ABOUT THIS TASK ▸ Put every line of the rows below into a JSON list of strings, one string per line, skipping blank lines. Leave out the picture lines.

(Rendered chart images)
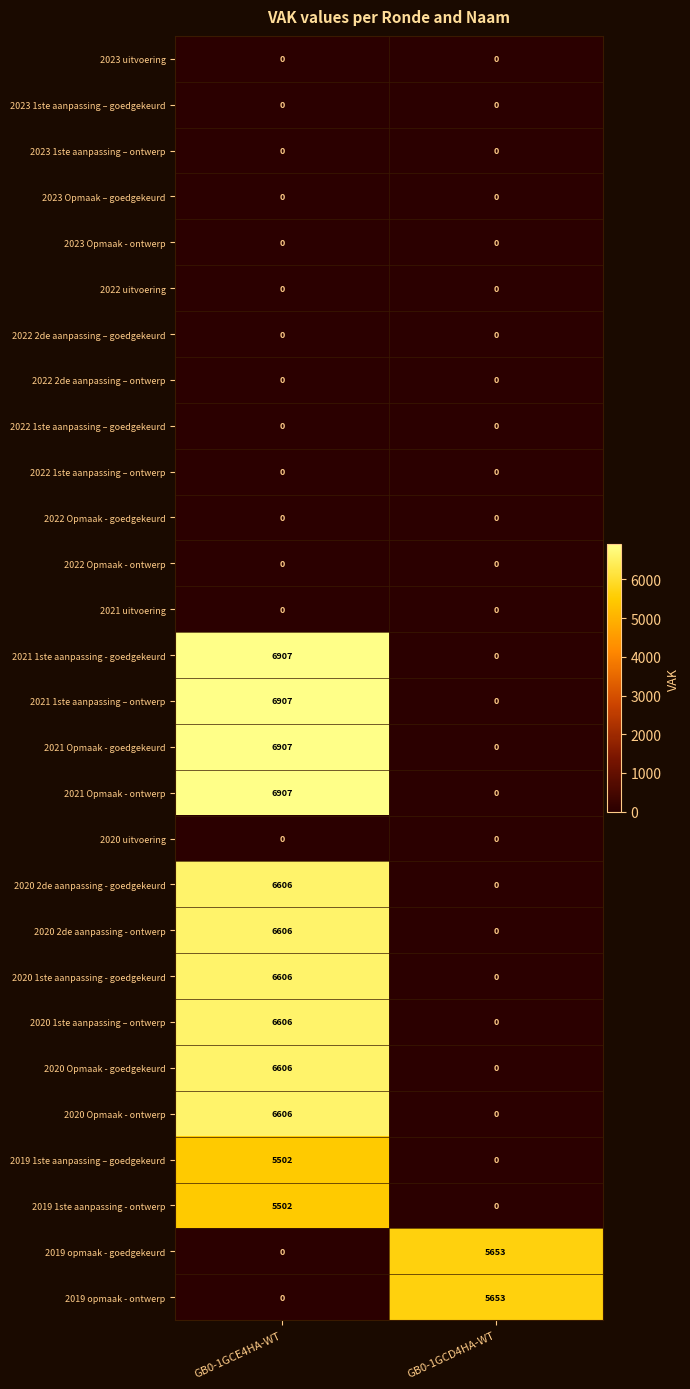

What is the approximate value of 2019 opmaak - ontwerp at GB0-1GCD4HA-WT, to the nearest 10?

5650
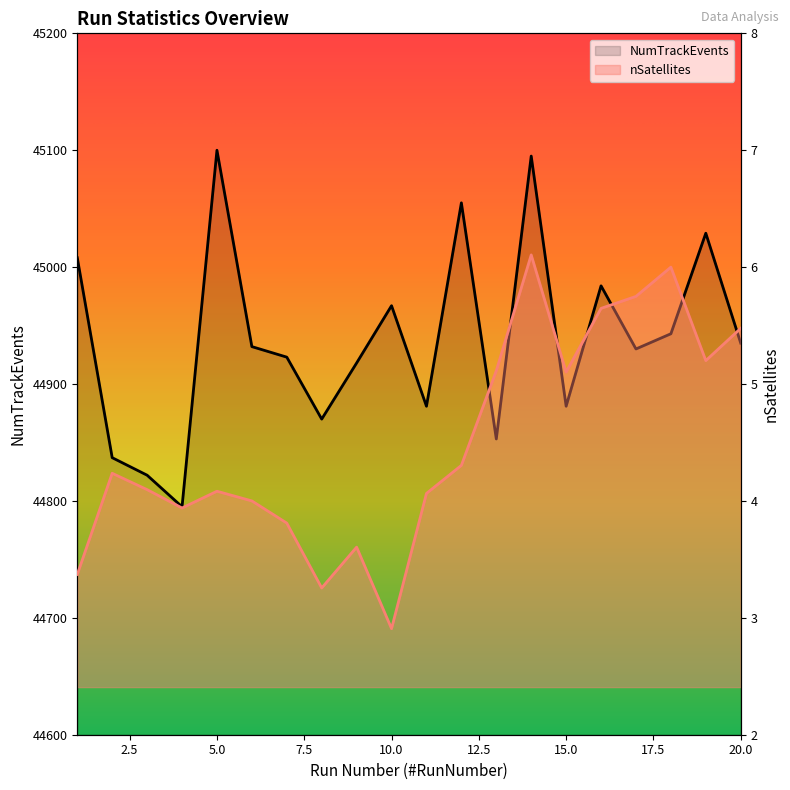

Rank the series at 18 from lowest to highest value.

nSatellites, NumTrackEvents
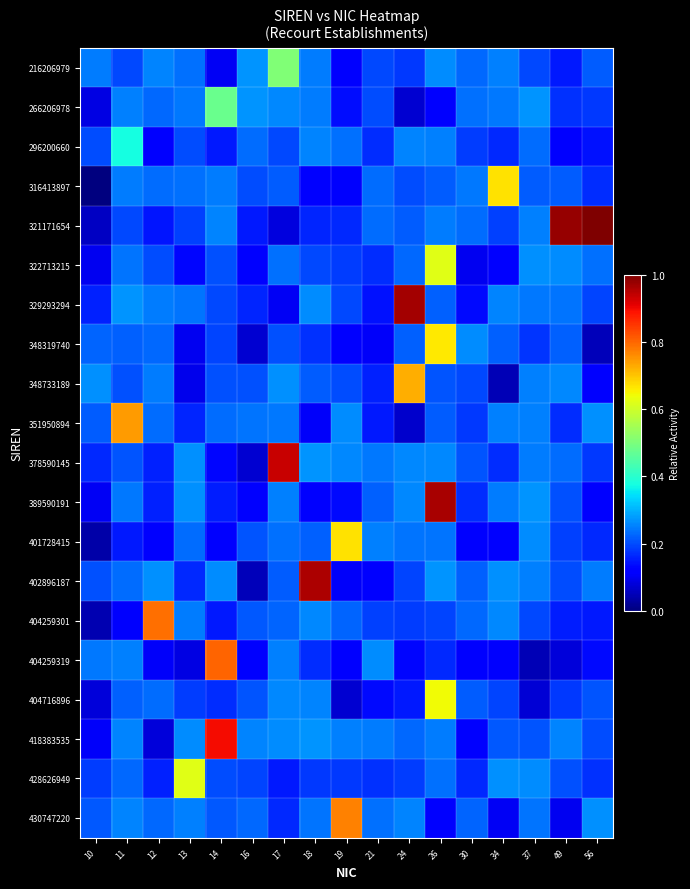

What is the total value across all series at 11?

5.1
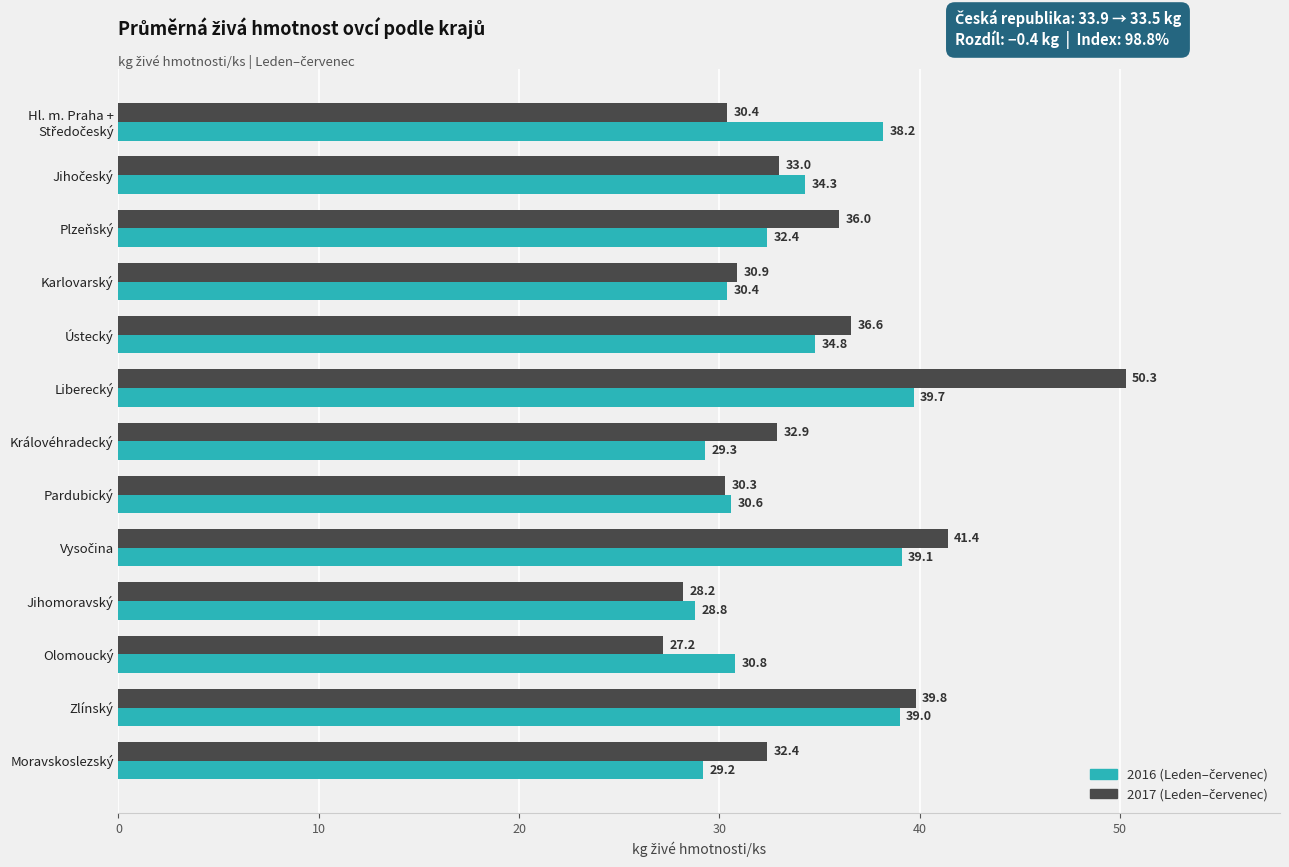

At how many categories does at least one series exceed 33?

7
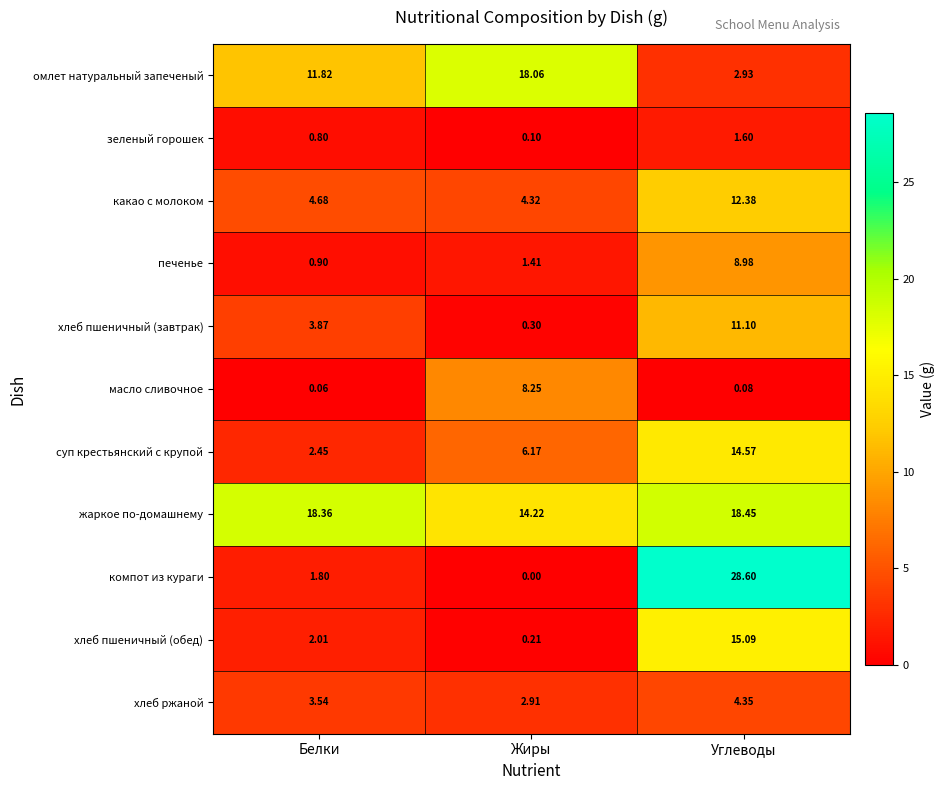

Rank the categories by масло сливочное value from highest to lowest.

Жиры, Углеводы, Белки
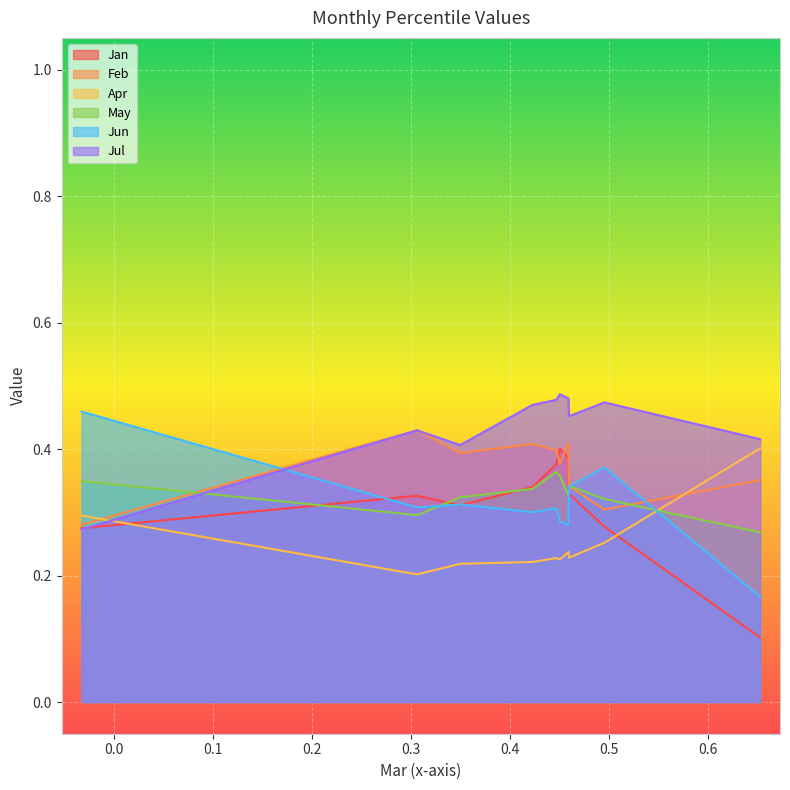

What is the average value of the Jan series?

0.3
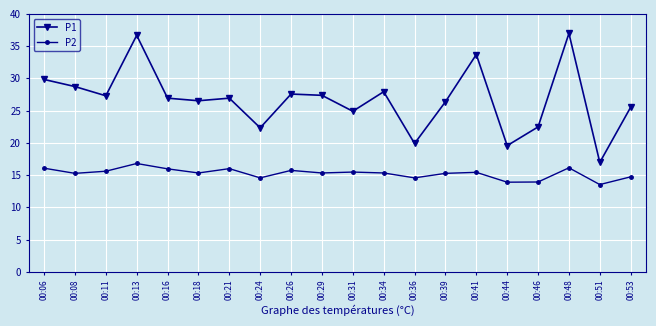

Count the number of categories in the chart.

20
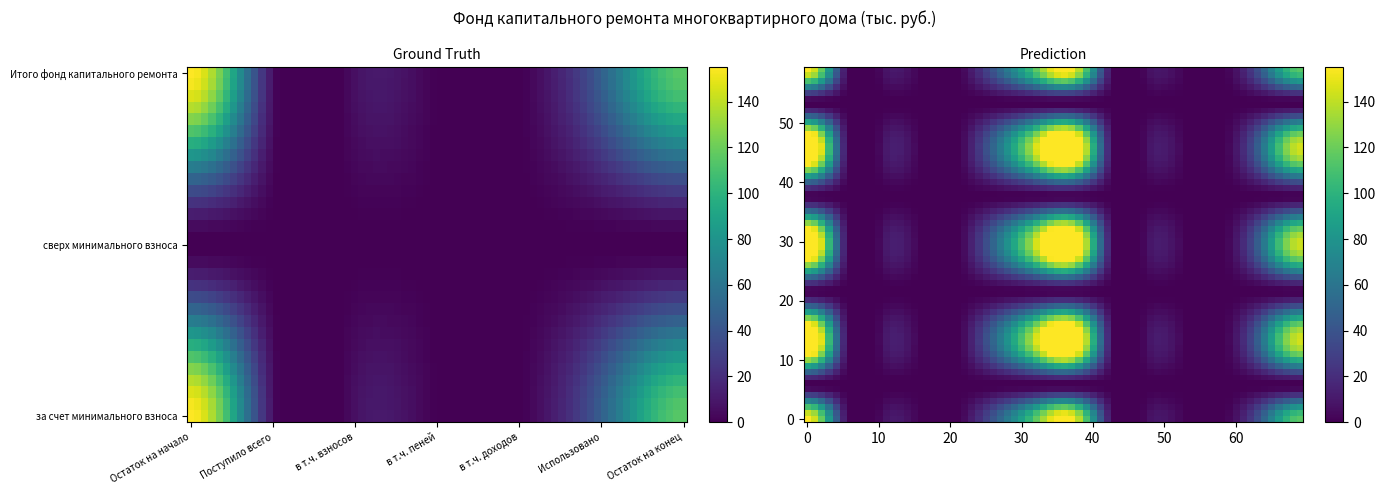

At which category does the chart reach its peak across all series?

Остаток на начало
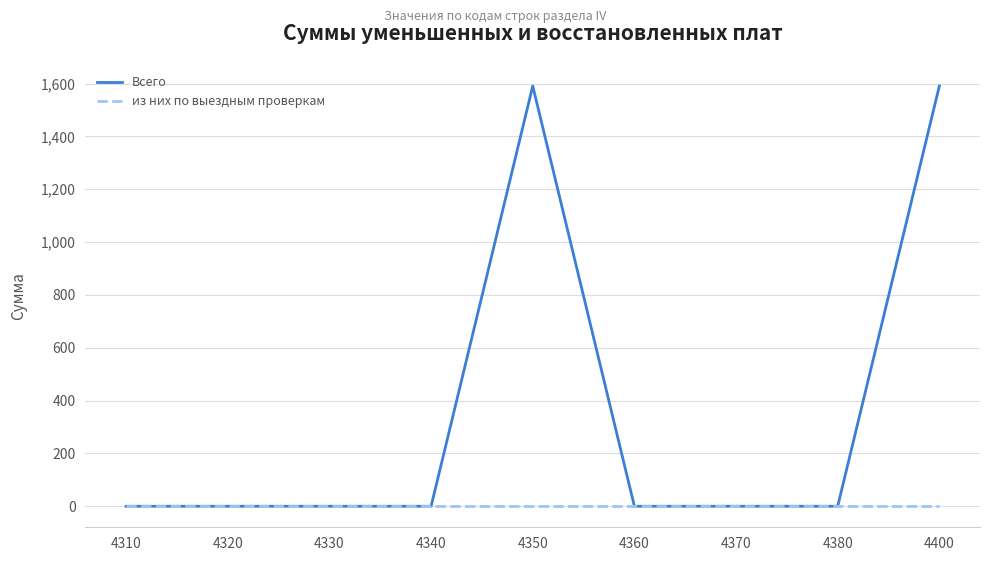

Reading left to right, transcribe all the data shown in this chart.

Всего: 4310=0	4320=0	4330=0	4340=0	4350=1591	4360=0	4370=0	4380=0	4400=1591
из них по выездным проверкам: 4310=0	4320=0	4330=0	4340=0	4350=0	4360=0	4370=0	4380=0	4400=0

OUTPUT FOR THIS TASK ▸
[
  "What is the approximate value of 2019 opmaak - ontwerp at GB0-1GCD4HA-WT, to the nearest 10?",
  "5650",
  "Rank the series at 18 from lowest to highest value.",
  "nSatellites, NumTrackEvents",
  "What is the total value across all series at 11?",
  "5.1",
  "At how many categories does at least one series exceed 33?",
  "7",
  "Rank the categories by масло сливочное value from highest to lowest.",
  "Жиры, Углеводы, Белки",
  "What is the average value of the Jan series?",
  "0.3",
  "Count the number of categories in the chart.",
  "20",
  "At which category does the chart reach its peak across all series?",
  "Остаток на начало",
  "Reading left to right, transcribe all the data shown in this chart.",
  "Всего: 4310=0\t4320=0\t4330=0\t4340=0\t4350=1591\t4360=0\t4370=0\t4380=0\t4400=1591",
  "из них по выездным проверкам: 4310=0\t4320=0\t4330=0\t4340=0\t4350=0\t4360=0\t4370=0\t4380=0\t4400=0"
]